This is a fabulous blog feature here at Eli to the nth! Poetry is one of my passions, but I often don't have an opportunity to share that passion. This feature gives me the perfect opportunity to do so! Thanks to Genna from Reading, Writing, and the World of Words, who created this awesome feature and gave me the permission to host it here, as well as, use her cute graphic!
Anonymous Lyric
By Connie Voisine
It was the summer of 1976 when I saw the moon fall down.
It broke like a hen’s egg on the sidewalk.
The garden roiled with weeds, hummed with gnats who settled clouds on my
oblivious siblings.
A great hunger insatiate to find / A dulcet ill, an evil sweetness blind.
A gush of yolk and then darker.
Somewhere a streetlamp disclosed the insides of a Chevy Impala—vinyl seats, the rear- view,
headrests and you, your hand through your hair.
An indistinguishable burning, failing bliss.
Because the earth’s core was cooling, all animals felt the urge to wander.
Wash down this whisper of you, the terrible must.

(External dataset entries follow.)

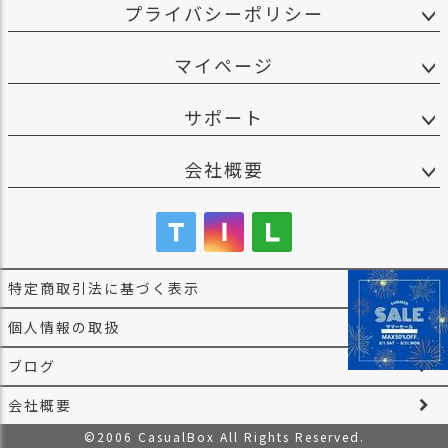
プライバシーポリシー
マイページ
サポート
会社概要
特定商取引法に基づく表示
個人情報の取扱
ブログ
会社概要
©2006 CasualBox All Rights Reserved.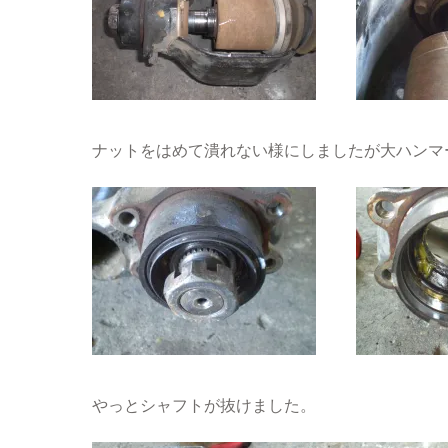
ナットをはめて潰れない様にしましたが大ハンマ
やっとシャフトが抜けました。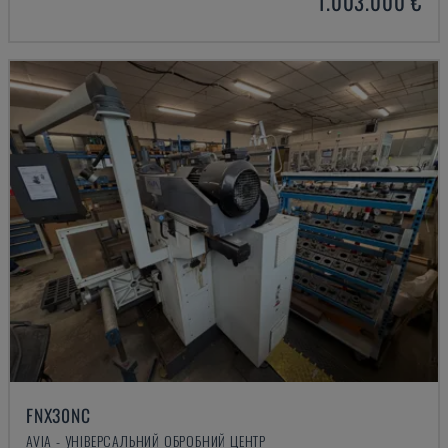
1.003.000 €
FNX30NC
AVIA - УНІВЕРСАЛЬНИЙ ОБРОБНИЙ ЦЕНТР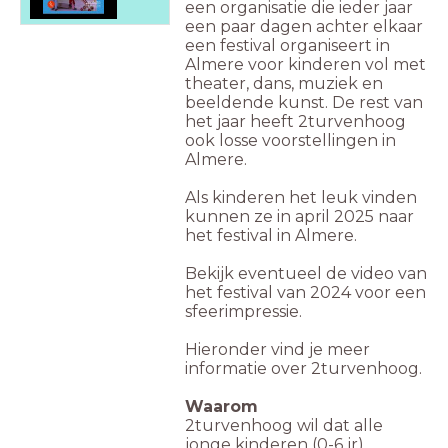
een organisatie die ieder jaar
een paar dagen achter elkaar
een festival organiseert in
Almere voor kinderen vol met
theater, dans, muziek en
beeldende kunst. De rest van
het jaar heeft 2turvenhoog
ook losse voorstellingen in
Almere.
Als kinderen het leuk vinden
kunnen ze in april 2025 naar
het festival in Almere.
Bekijk eventueel de video van
het festival van 2024 voor een
sfeerimpressie.
Hieronder vind je meer
informatie over 2turvenhoog.
Waarom
2turvenhoog wil dat alle
jonge kinderen (0-6 jr)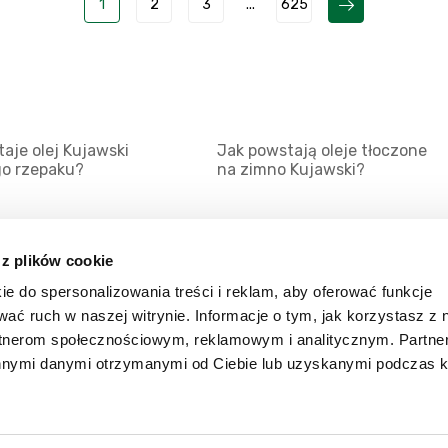
1
2
3
...
625
aje olej Kujawski
Jak powstają oleje tłoczone
go rzepaku?
na zimno Kujawski?
 z plików cookie
ie do spersonalizowania treści i reklam, aby oferować funkcje
Mapa serwisu
Kat
wać ruch w naszej witrynie. Informacje o tym, jak korzystasz z 
Kanały RSS
Kon
rtnerom społecznościowym, reklamowym i analitycznym. Partn
innymi danymi otrzymanymi od Ciebie lub uzyskanymi podczas k
Porady
Zal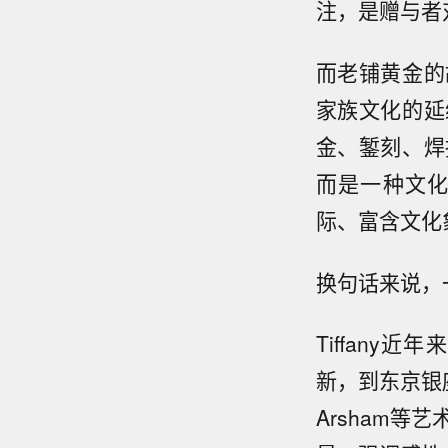
注，是赠与者
而老铺黄金的
家族文化的延
金、錾刻、焊
而是一种文
际、富含文化
换句话来说，
Tiffan
新，到东京银
Arsham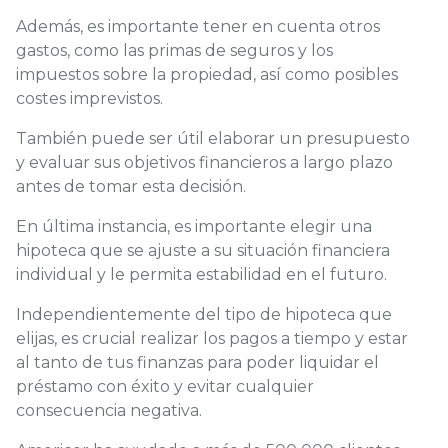
Además, es importante tener en cuenta otros
gastos, como las primas de seguros y los
impuestos sobre la propiedad, así como posibles
costes imprevistos.
También puede ser útil elaborar un presupuesto
y evaluar sus objetivos financieros a largo plazo
antes de tomar esta decisión.
En última instancia, es importante elegir una
hipoteca que se ajuste a su situación financiera
individual y le permita estabilidad en el futuro.
Independientemente del tipo de hipoteca que
elijas, es crucial realizar los pagos a tiempo y estar
al tanto de tus finanzas para poder liquidar el
préstamo con éxito y evitar cualquier
consecuencia negativa.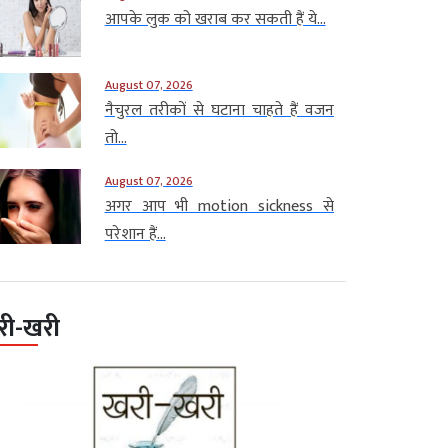
आपके लुक को खराब कर सकती हैं ये...
August 07, 2026
नैचुरल तरीकों से घटाना चाहते हैं वजन
तो...
August 07, 2026
अगर आप भी motion sickness से
परेशान हैं...
री-खरी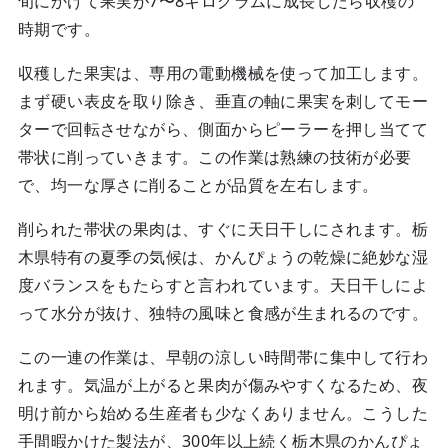
旬にかけて果実が7〜8キログラムに成長したら収穫の
時期です。
収穫した果実は、専用の電動機械を使って加工します。
まず硬い表皮を取り除き、垂直の軸に果実を刺してモー
ターで回転させながら、側面からピーラーを押し当てて
帯状に削っていきます。この作業は熟練の技術が必要
で、均一な厚さに削ることが品質を左右します。
削られた帯状の果肉は、すぐに天日干しにされます。栃
木県特有の夏季の気候は、かんぴょうの乾燥に絶妙な湿
度バランスをもたらすと言われています。天日干しによ
って水分が抜け、独特の風味と食感が生まれるのです。
この一連の作業は、早朝の涼しい時間帯に集中して行わ
れます。気温が上がると果肉が傷みやすくなるため、夜
明け前から始める生産者も少なくありません。こうした
手間暇かけた製法が、300年以上続く栃木県のかんぴょ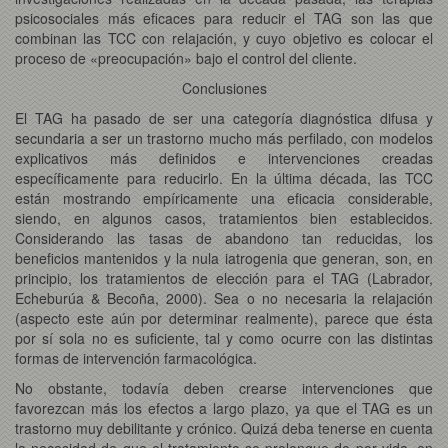
psicosociales más eficaces para reducir el TAG son las que
combinan las TCC con relajación, y cuyo objetivo es colocar el
proceso de «preocupación» bajo el control del cliente.
Conclusiones
El TAG ha pasado de ser una categoría diagnóstica difusa y
secundaria a ser un trastorno mucho más perfilado, con modelos
explicativos más definidos e intervenciones creadas
específicamente para reducirlo. En la última década, las TCC
están mostrando empíricamente una eficacia considerable,
siendo, en algunos casos, tratamientos bien establecidos.
Considerando las tasas de abandono tan reducidas, los
beneficios mantenidos y la nula iatrogenia que generan, son, en
principio, los tratamientos de elección para el TAG (Labrador,
Echeburúa & Becoña, 2000). Sea o no necesaria la relajación
(aspecto este aún por determinar realmente), parece que ésta
por sí sola no es suficiente, tal y como ocurre con las distintas
formas de intervención farmacológica.
No obstante, todavía deben crearse intervenciones que
favorezcan más los efectos a largo plazo, ya que el TAG es un
trastorno muy debilitante y crónico. Quizá deba tenerse en cuenta
la necesidad de que el tratamiento se prolongue de por vida, en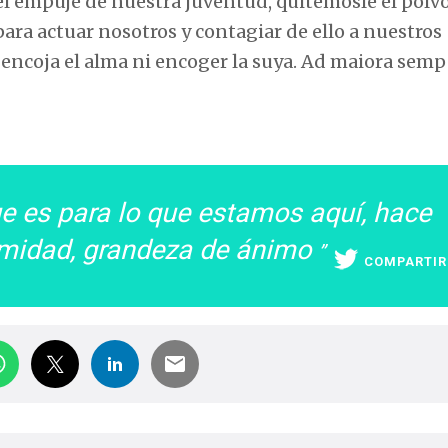
 el empuje de nuestra juventud, quitémosle el polv
ara actuar nosotros y contagiar de ello a nuestros
encoja el alma ni encoger la suya. Ad maiora semp
ue es para lo que estamos aquí, hace
imidad, grandeza de ánimo
COMPARTIR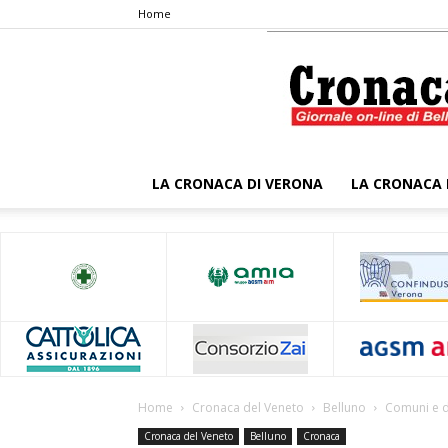
Home
LA CRONACA DI VERONA
LA CRONACA 
Home
Cronaca del Veneto
Belluno
Comuni e di
Cronaca del Veneto
Belluno
Cronaca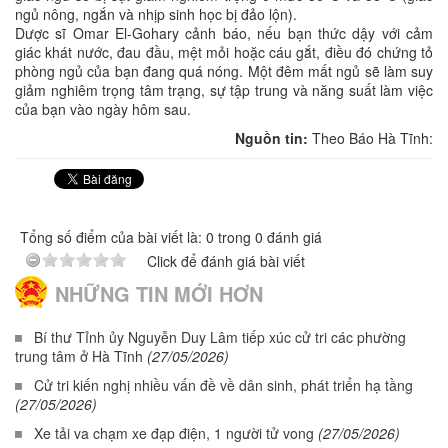
ngủ nông, ngắn và nhịp sinh học bị đảo lộn).
Dược sĩ Omar El-Gohary cảnh báo, nếu bạn thức dậy với cảm
giác khát nước, đau đầu, mệt mỏi hoặc cáu gắt, điều đó chứng tỏ
phòng ngủ của bạn đang quá nóng. Một đêm mất ngủ sẽ làm suy
giảm nghiêm trọng tâm trạng, sự tập trung và năng suất làm việc
của bạn vào ngày hôm sau.
Nguồn tin:
Theo Báo Hà Tĩnh:
Tổng số điểm của bài viết là: 0 trong 0 đánh giá
Click để đánh giá bài viết
NHỮNG TIN MỚI HƠN
Bí thư Tỉnh ủy Nguyễn Duy Lâm tiếp xúc cử tri các phường
trung tâm ở Hà Tĩnh
(27/05/2026)
Cử tri kiến nghị nhiều vấn đề về dân sinh, phát triển hạ tầng
(27/05/2026)
Xe tải va chạm xe đạp điện, 1 người tử vong
(27/05/2026)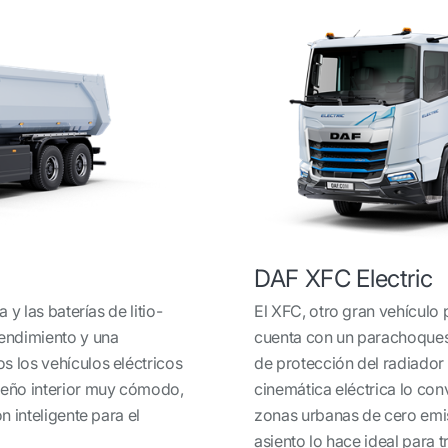
DAF XFC Electric
 y las baterías de litio-
El XFC, otro gran vehículo 
rendimiento y una
cuenta con un parachoques r
s los vehículos eléctricos
de protección del radiado
iseño interior muy cómodo,
cinemática eléctrica lo con
n inteligente para el
zonas urbanas de cero emis
asiento lo hace ideal para 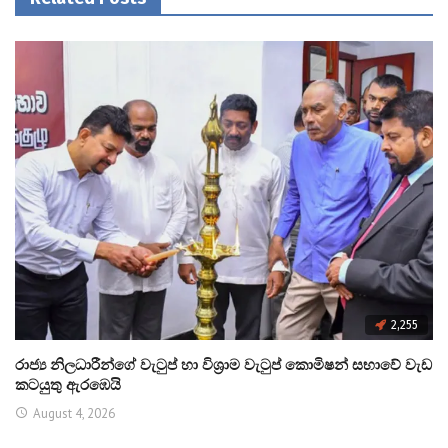
2,255
රාජ්‍ය නිලධාරීන්ගේ වැටුප් හා විශ්‍රාම වැටුප් කොමිෂන් සභාවේ වැඩ
කටයුතු ඇරඹෙයි
August 4, 2026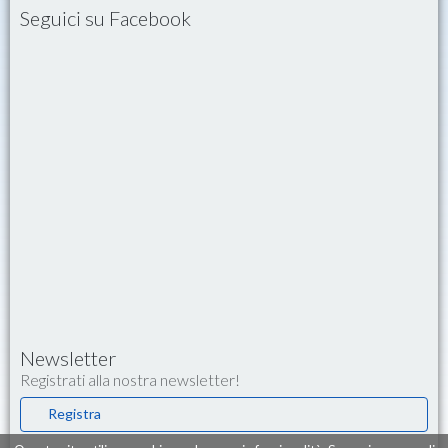
Seguici su Facebook
Newsletter
Registrati alla nostra newsletter!
Registra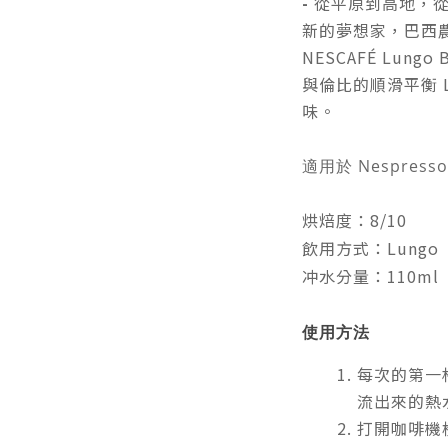
-
從平原到高地，
新的夢想家，巴西
NESCAFÉ Lung
與倫比的順滑平衡 
味。
適用於 Nespres
烘焙度：8/10
飲用方式：Lungo
冲水分量：110ml
使用方法
每次的第一
流出來的熱
打開咖啡機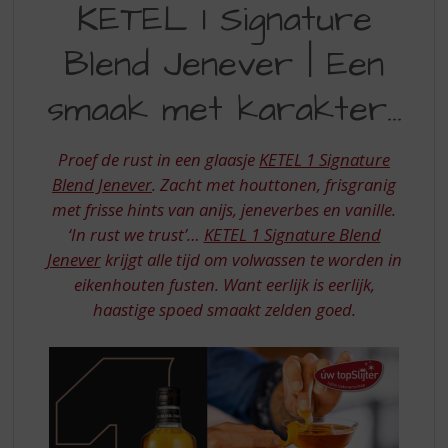
S
KETEL 1 Signature
SMAAK
p
r
Blend Jenever | Een
MET
i
KARAKTER
n
smaak met karakter…
g
n
a
Proef de rust in een glaasje
KETEL 1 Signature
a
Blend Jenever
. Zacht met houttonen, frisgranig
r
met frisse hints van anijs, jeneverbes en vanille.
d
‘In rust we trust’…
KETEL 1 Signature Blend
e
n
Jenever
krijgt alle tijd om volwassen te worden in
a
eikenhouten fusten. Want eerlijk is eerlijk,
v
haastige spoed smaakt zelden goed.
i
g
a
t
i
e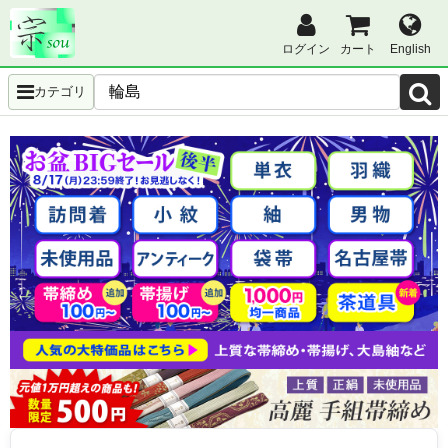
ログイン
カート
English
カテゴリ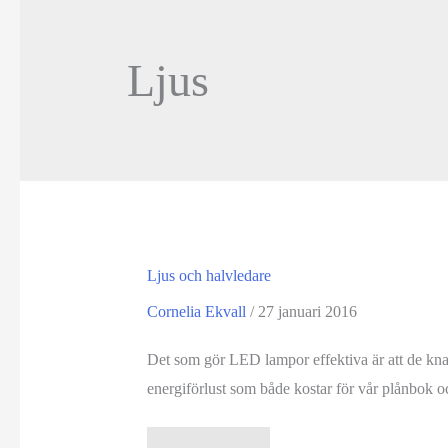
Ljus
Ljus och halvledare
Cornelia Ekvall
/
27 januari 2016
Det som gör LED lampor effektiva är att de knap
energiförlust som både kostar för vår plånbok o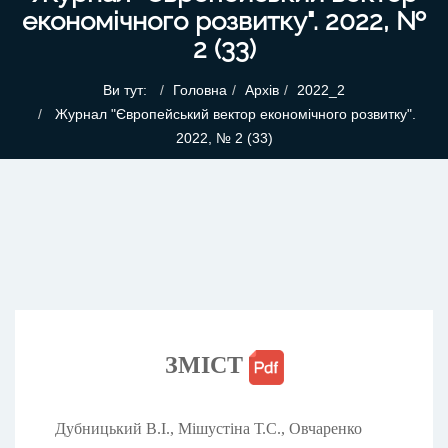
економічного розвитку". 2022, №
2 (33)
Ви тут:
Головна
Архів
2022_2
Журнал "Європейський вектор економічного розвитку".
2022, № 2 (33)
ЗМІСТ
Дубницький В.І., Мішустіна Т.С., Овчаренко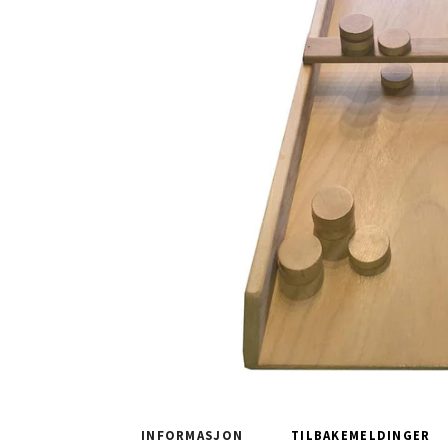
INFORMASJON
TILBAKEMELDINGER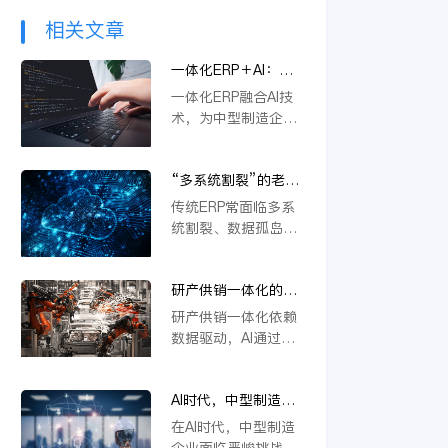
相关文章
一体化ERP＋AI：中
型制造企业突破内卷
一体化ERP融合AI技
的新路径
术，为中型制造企业
提供突破内卷的新路
径。通过智能优化生
“多系统割裂”的老问
产流程、精准预测需
题，AI驱动的一体化
求与自动化决策，企
传统ERP常面临多系
ERP 如何彻底解决？
业能显著降本增效，
统割裂、数据孤岛等
快速响应市场变化，
挑战。金蝶云星空旗
从而在激烈竞争中构
舰版通过AI驱动的一
建差异化优势，实现
研产供销一体化的核
体化平台，深度融合
可持续增长。
心在于数据，AI如何
PLM、供应链等模
研产供销一体化依赖
重建数据底座？
块，实现数据实时同
数据驱动，AI通过重
步与流程自动协同。
构数据底座，打通
它不仅能统一管理物
PLM、ERP等系统壁
料编码、提升变更效
AI时代，中型制造企
垒，实现物料编码优
率，还支持行业定制
业不做一体化将失去
化、模块化设计及变
在AI时代，中型制造
与模块化应用，从根
未来竞争力
更效率提升，从而支
企业面临严峻挑战。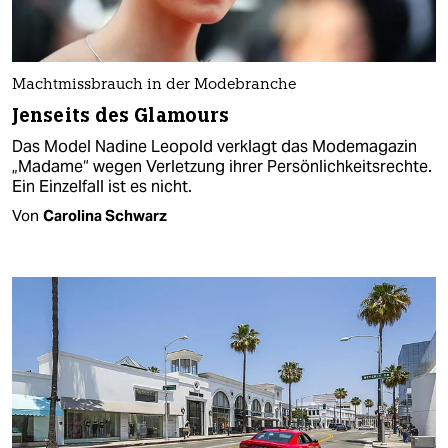
Machtmissbrauch in der Modebranche
Jenseits des Glamours
Das Model Nadine Leopold verklagt das Modemagazin
„Madame“ wegen Verletzung ihrer Persönlichkeitsrechte.
Ein Einzelfall ist es nicht.
Von
Carolina Schwarz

Maybe the core wasn’t cooling, but I felt a coolness in my mother.
That girl was shining me on.
In blue crayon, the bug-bitten siblings printed lyrics on the walls of my room.
I wrote the word LAVA on my jeans.
It must be the Night Fever, I sang with the 8-track.
But the moon had not broken on the sidewalk, the moon
was hot, bright as a teakettle whistling outside my door,
tied up in sorrow, lost in my song, if you don’t come back . . .
and that serious night cooled, settling like sugar on our lawn.
I wrote the word SUGAR on my palms.
I shall say what inordinate love is.
The moon rose itself up on its elbows and shook out its long hair.